* Instructions *
[1] In the forum post on kernel performance, condense the paragraph beginning "Lastly, I know you are not there yet" into a short bulleted list that keeps its main points.
[2] According to the forum post on kernel performance, roughly what share of the iteration cost does the linear solver take before optimization?
[3] Write the next part of the forum post on kernel and linear solver performance, picking up after its final sentence.

* Document passage *
******

Might keep an open mind about point vs. edge. In some places, we may be able to pump up the compute in our loops by fusing kernels, as previously discussed (and I am guessing you are working on this already with gradients/limiters). Could change the final performance numbers significantly.

Lastly, I know you are not there yet, but it is worth considering whether you can reuse anything you are developing in the kernels here for the linear solver routines. At some point, you will successfully reduce the cost of the residual kernels (RHS) to the bandwidth limit, and the majority of the iteration cost will be in the linear solver (it is already about 50% of the iteration cost before optimization, if I recall). Before making final decisions on strategy, you should consider if it will help in any of the linear solver routines too.

******

* Stored data *

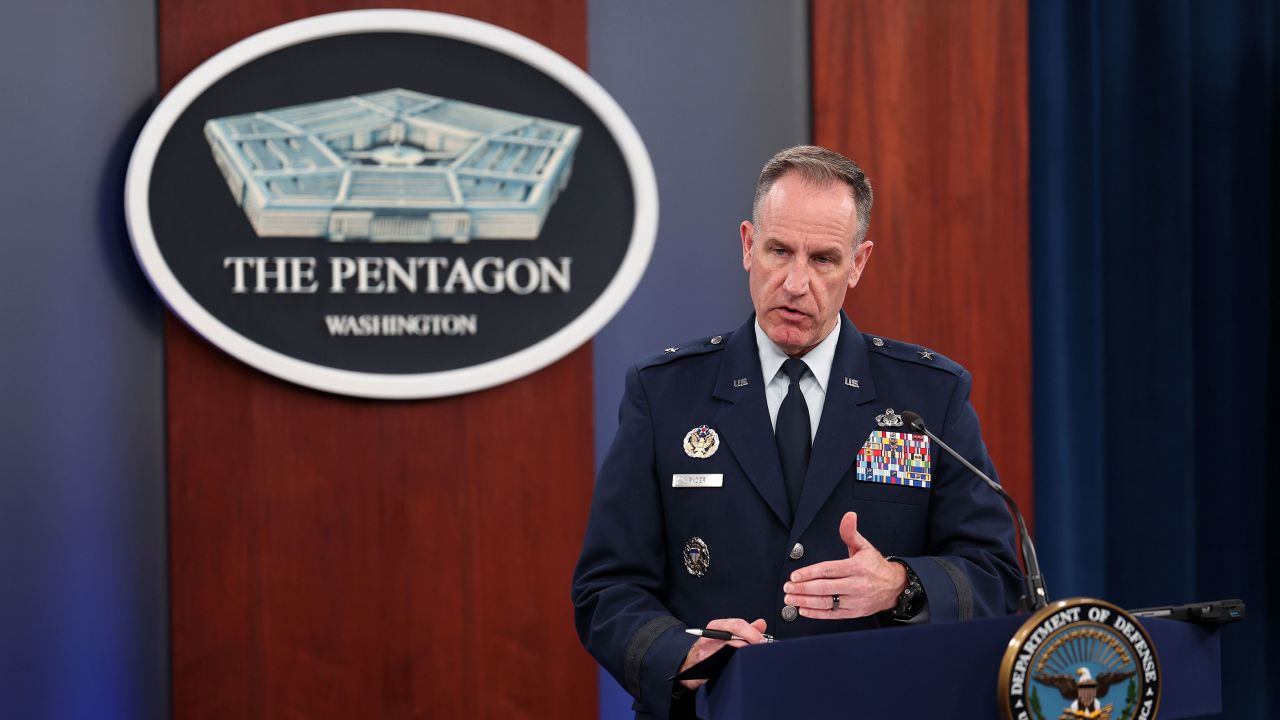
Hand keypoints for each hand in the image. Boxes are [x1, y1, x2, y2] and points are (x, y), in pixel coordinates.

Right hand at [677, 617, 768, 689]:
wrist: (689, 663)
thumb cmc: (709, 647)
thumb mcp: (725, 633)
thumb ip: (744, 629)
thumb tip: (761, 624)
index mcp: (716, 626)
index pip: (737, 625)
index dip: (753, 633)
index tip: (763, 641)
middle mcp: (710, 637)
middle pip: (736, 639)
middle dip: (752, 645)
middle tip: (763, 651)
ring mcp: (707, 653)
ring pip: (732, 653)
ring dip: (746, 655)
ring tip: (755, 657)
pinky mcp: (707, 667)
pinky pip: (726, 666)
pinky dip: (737, 666)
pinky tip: (744, 666)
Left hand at [782, 512, 906, 618]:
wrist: (894, 586)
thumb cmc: (875, 567)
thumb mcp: (864, 547)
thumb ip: (850, 532)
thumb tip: (848, 516)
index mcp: (857, 567)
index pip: (828, 570)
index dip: (809, 573)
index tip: (795, 575)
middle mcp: (856, 585)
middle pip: (825, 587)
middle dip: (803, 588)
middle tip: (788, 587)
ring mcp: (855, 600)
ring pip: (827, 602)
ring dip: (805, 601)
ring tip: (791, 598)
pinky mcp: (854, 612)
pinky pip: (832, 614)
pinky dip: (816, 613)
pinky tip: (803, 609)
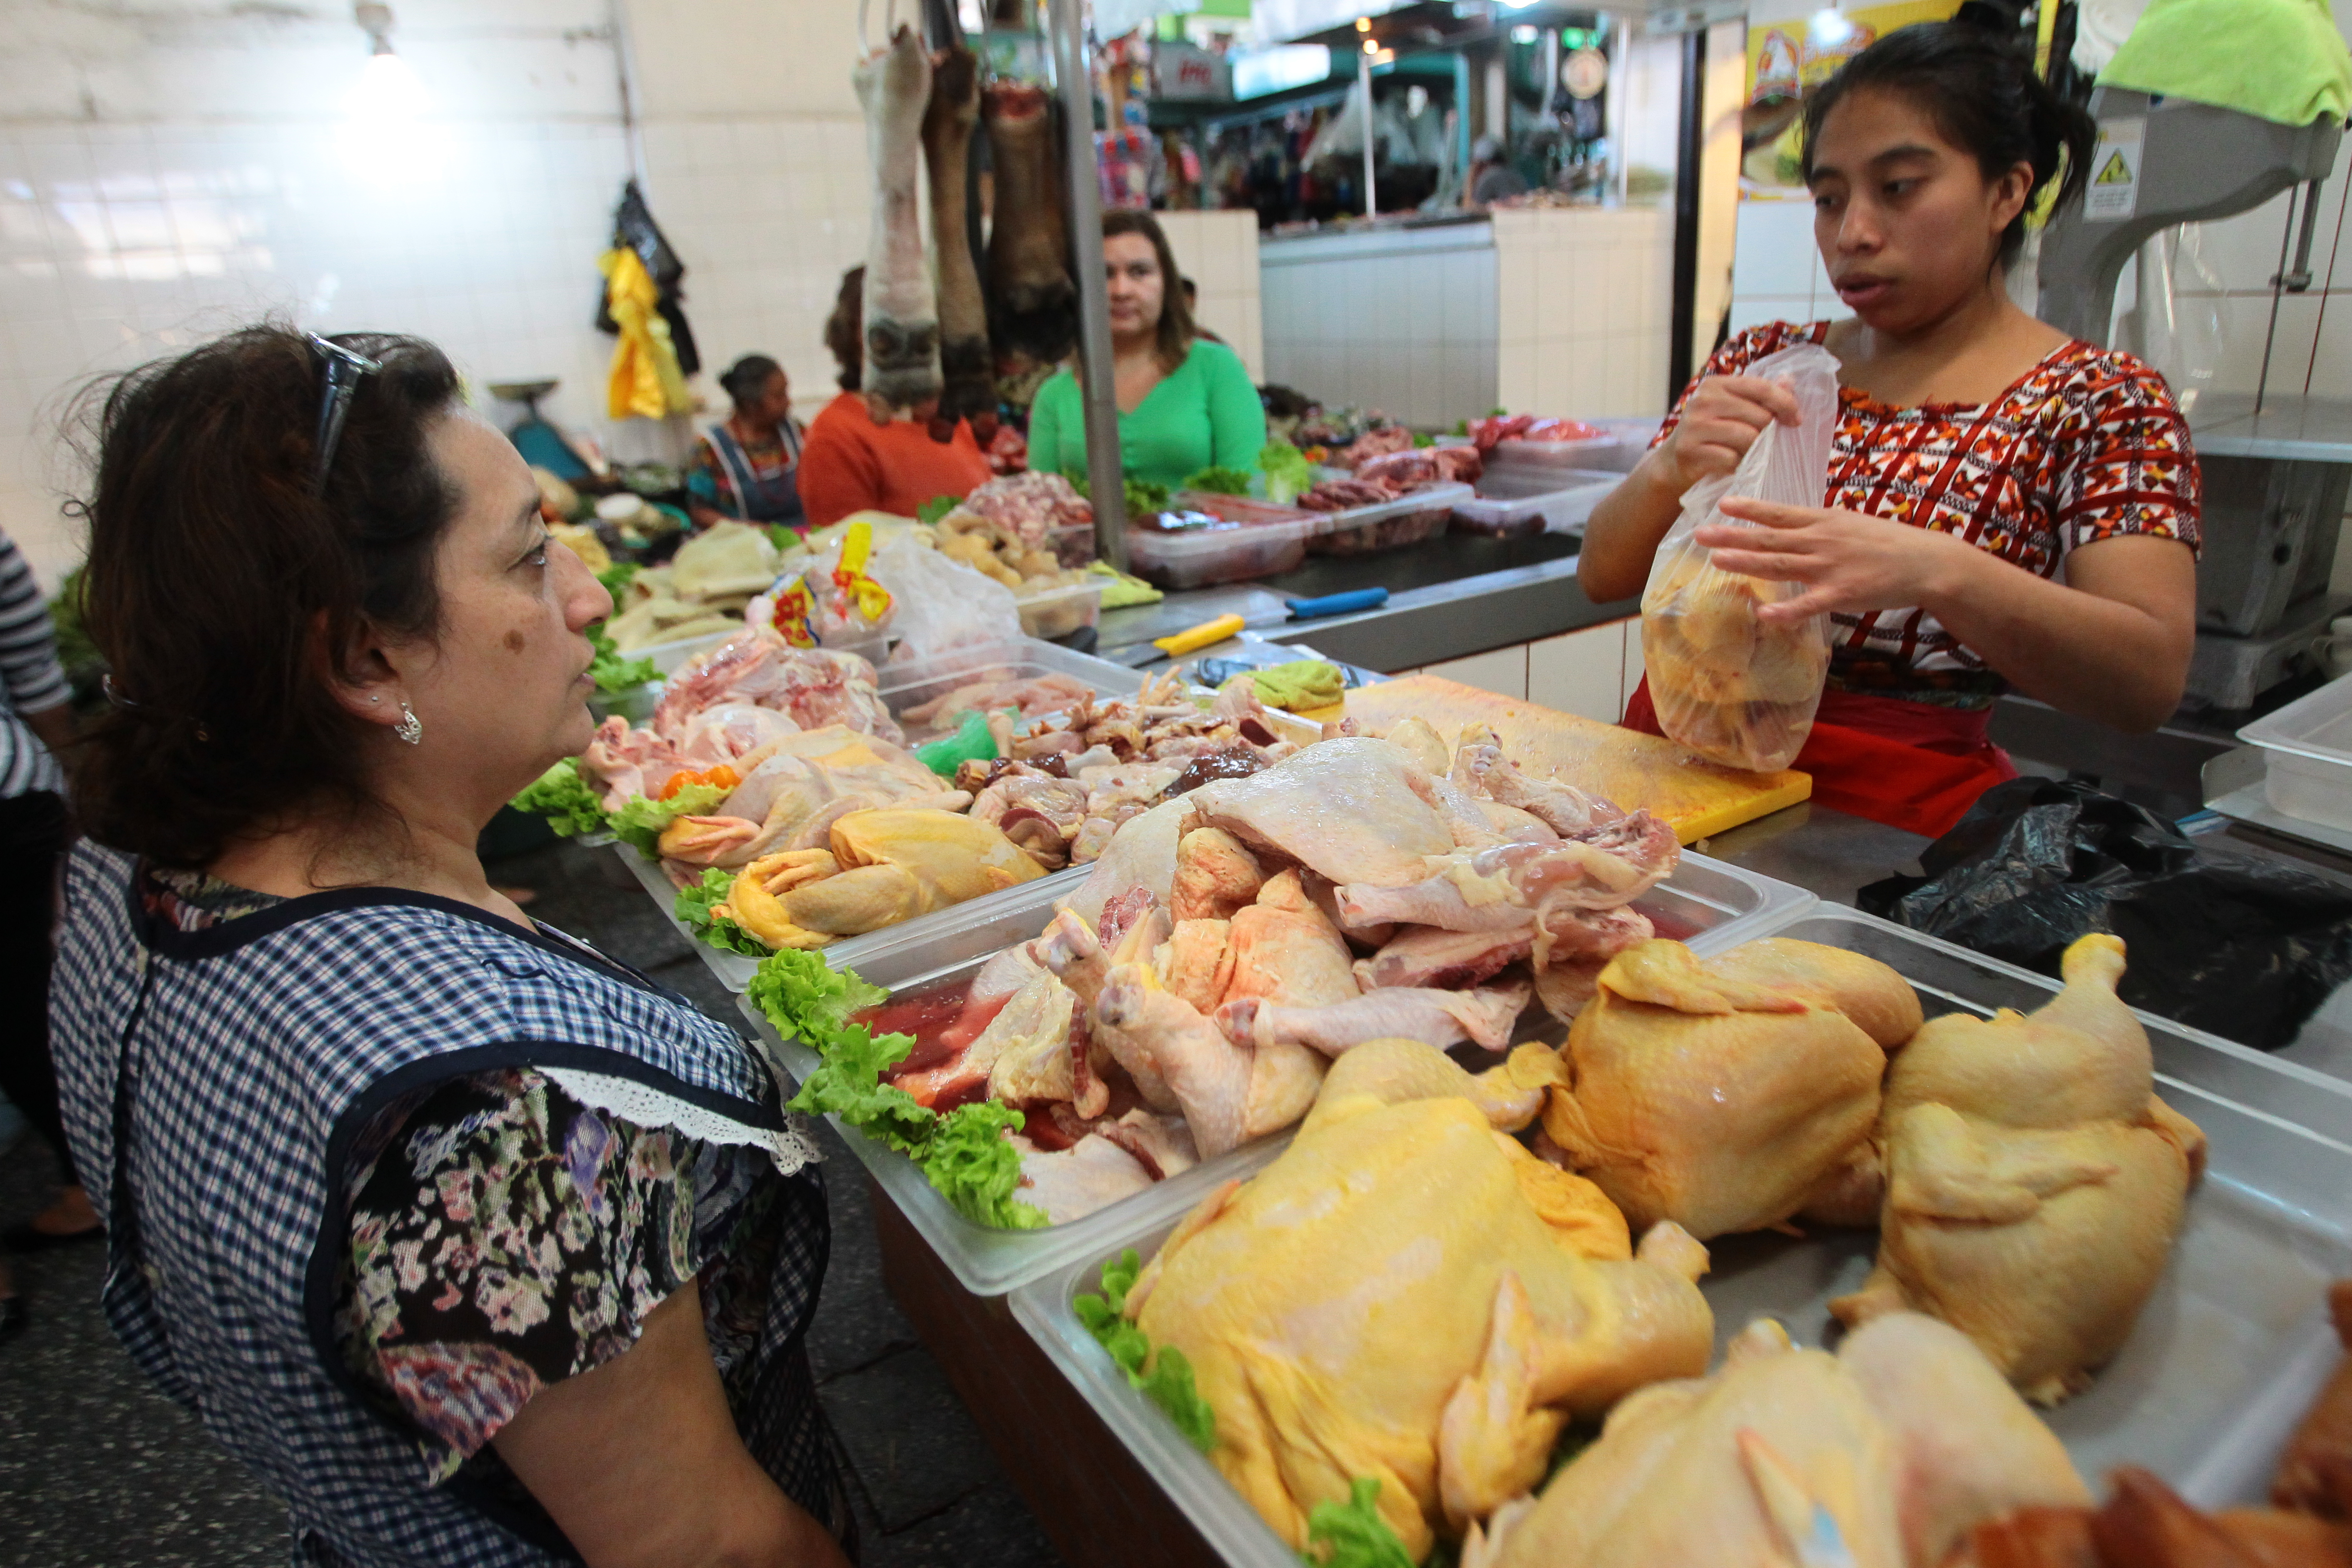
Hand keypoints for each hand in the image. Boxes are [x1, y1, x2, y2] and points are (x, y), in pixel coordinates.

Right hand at [1656, 375, 1800, 490]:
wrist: (1674, 462)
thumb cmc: (1711, 432)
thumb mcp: (1733, 408)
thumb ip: (1760, 395)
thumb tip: (1789, 379)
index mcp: (1715, 384)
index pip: (1761, 387)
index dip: (1785, 403)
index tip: (1796, 420)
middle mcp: (1703, 401)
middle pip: (1759, 416)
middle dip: (1768, 433)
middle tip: (1764, 443)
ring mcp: (1695, 426)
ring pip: (1748, 438)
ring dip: (1754, 451)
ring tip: (1748, 454)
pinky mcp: (1690, 450)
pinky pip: (1732, 459)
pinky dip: (1738, 465)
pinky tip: (1733, 464)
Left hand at [1699, 496, 1972, 622]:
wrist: (1925, 562)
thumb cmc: (1886, 544)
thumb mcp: (1850, 524)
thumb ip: (1818, 527)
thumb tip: (1788, 527)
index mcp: (1824, 521)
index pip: (1779, 514)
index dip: (1750, 509)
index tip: (1722, 503)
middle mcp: (1821, 540)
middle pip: (1770, 539)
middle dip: (1733, 536)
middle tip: (1701, 534)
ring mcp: (1829, 567)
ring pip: (1780, 565)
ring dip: (1746, 562)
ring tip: (1717, 560)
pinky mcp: (1841, 594)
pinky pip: (1807, 604)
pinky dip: (1785, 610)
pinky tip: (1762, 613)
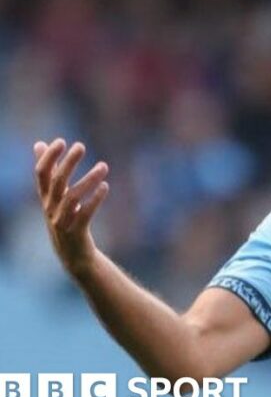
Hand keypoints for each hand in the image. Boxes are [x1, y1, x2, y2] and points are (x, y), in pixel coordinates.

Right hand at [33, 138, 109, 277]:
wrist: (73, 255)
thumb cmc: (64, 219)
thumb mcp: (54, 196)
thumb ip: (49, 171)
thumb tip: (39, 143)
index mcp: (45, 198)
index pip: (40, 174)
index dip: (48, 157)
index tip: (61, 140)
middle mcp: (50, 208)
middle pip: (56, 182)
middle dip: (67, 163)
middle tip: (80, 146)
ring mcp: (61, 221)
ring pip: (72, 197)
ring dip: (88, 180)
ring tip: (104, 166)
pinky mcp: (76, 232)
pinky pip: (84, 214)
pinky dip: (95, 199)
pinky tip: (105, 186)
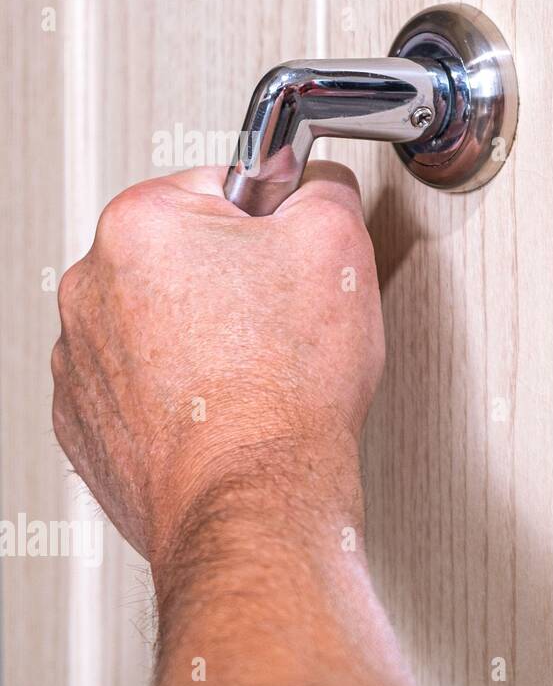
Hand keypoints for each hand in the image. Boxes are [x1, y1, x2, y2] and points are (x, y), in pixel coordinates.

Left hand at [52, 162, 422, 685]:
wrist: (256, 499)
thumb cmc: (287, 390)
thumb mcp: (340, 246)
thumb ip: (324, 189)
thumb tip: (315, 185)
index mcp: (141, 224)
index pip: (223, 185)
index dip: (276, 223)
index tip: (294, 259)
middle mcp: (89, 286)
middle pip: (185, 255)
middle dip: (235, 279)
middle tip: (284, 322)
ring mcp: (79, 360)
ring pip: (160, 320)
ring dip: (204, 335)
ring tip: (258, 372)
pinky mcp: (86, 422)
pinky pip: (140, 383)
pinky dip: (180, 391)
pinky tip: (227, 408)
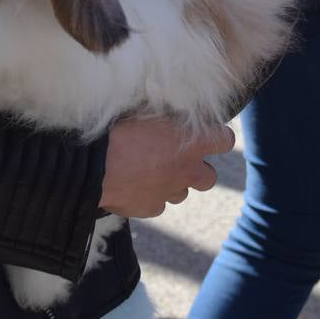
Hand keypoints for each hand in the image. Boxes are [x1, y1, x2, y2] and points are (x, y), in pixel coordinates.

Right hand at [100, 118, 234, 217]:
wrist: (94, 165)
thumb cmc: (120, 130)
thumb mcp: (148, 110)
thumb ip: (167, 116)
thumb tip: (171, 110)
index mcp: (194, 142)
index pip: (226, 140)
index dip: (217, 137)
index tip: (207, 135)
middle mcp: (188, 170)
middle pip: (209, 178)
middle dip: (196, 170)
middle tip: (177, 159)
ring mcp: (170, 193)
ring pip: (181, 192)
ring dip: (171, 183)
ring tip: (147, 171)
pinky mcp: (151, 208)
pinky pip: (156, 204)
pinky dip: (148, 196)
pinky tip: (131, 184)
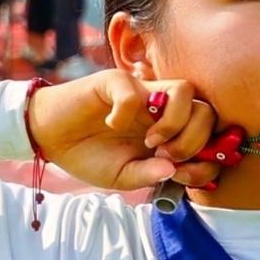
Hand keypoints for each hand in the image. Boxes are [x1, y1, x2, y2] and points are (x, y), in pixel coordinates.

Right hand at [24, 71, 220, 191]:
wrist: (50, 139)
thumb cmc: (89, 155)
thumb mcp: (123, 177)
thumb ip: (150, 175)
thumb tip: (172, 170)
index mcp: (170, 132)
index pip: (209, 134)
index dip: (209, 156)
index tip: (186, 176)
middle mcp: (162, 109)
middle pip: (205, 110)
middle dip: (194, 141)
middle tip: (166, 156)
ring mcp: (142, 93)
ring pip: (184, 90)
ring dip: (174, 122)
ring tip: (151, 142)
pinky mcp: (115, 82)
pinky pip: (134, 90)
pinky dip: (126, 112)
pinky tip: (111, 125)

******

* Expected outputs *
[1]
- Consider whether the kernel work can be reused in the linear solver routines.
- Once the residual (RHS) kernels reach the bandwidth limit, most of the iteration cost will be in the linear solver.
- The linear solver is already about 50% of the iteration cost before optimization.
- Before settling on a strategy, check whether it would also help the linear solver routines.

[2] About 50% of the iteration cost, as the writer recalls.

[3]
Thanks @economon! I don't know what is the current situation with OpenMP and CoDi but any eventual change will have to be compatible with CoDi. The worst case would be disabling OpenMP for the discrete adjoint, the parallel clause supports an "if" modifier so that would not be too hard. But I hope to at least be able to lower the memory footprint by fusing some loops or make pre-accumulation more effective by using point loops. The linear solvers will indeed become the bottleneck, they already are for JST, the good thing is matrix multiplication is easier to vectorize, not sure the best strategy will be similar though.

Limiters

Scalar (reference) version of the code:

void computeLimiters(size_t nPoint,
                     size_t nVar,
                     size_t nDim,
                     const vector<pair<size_t,size_t> >& connectivity,
                     const Matrix& coords,
                     const Matrix& phi,
                     const VectorOfMatrix& grad,
                     Matrix& phiMax,
                     Matrix& phiMin,
                     Matrix& limiter)
{
    for(size_t iPoint=0; iPoint<nPoint; ++iPoint)
    {
        for(size_t iVar=0; iVar<nVar; ++iVar)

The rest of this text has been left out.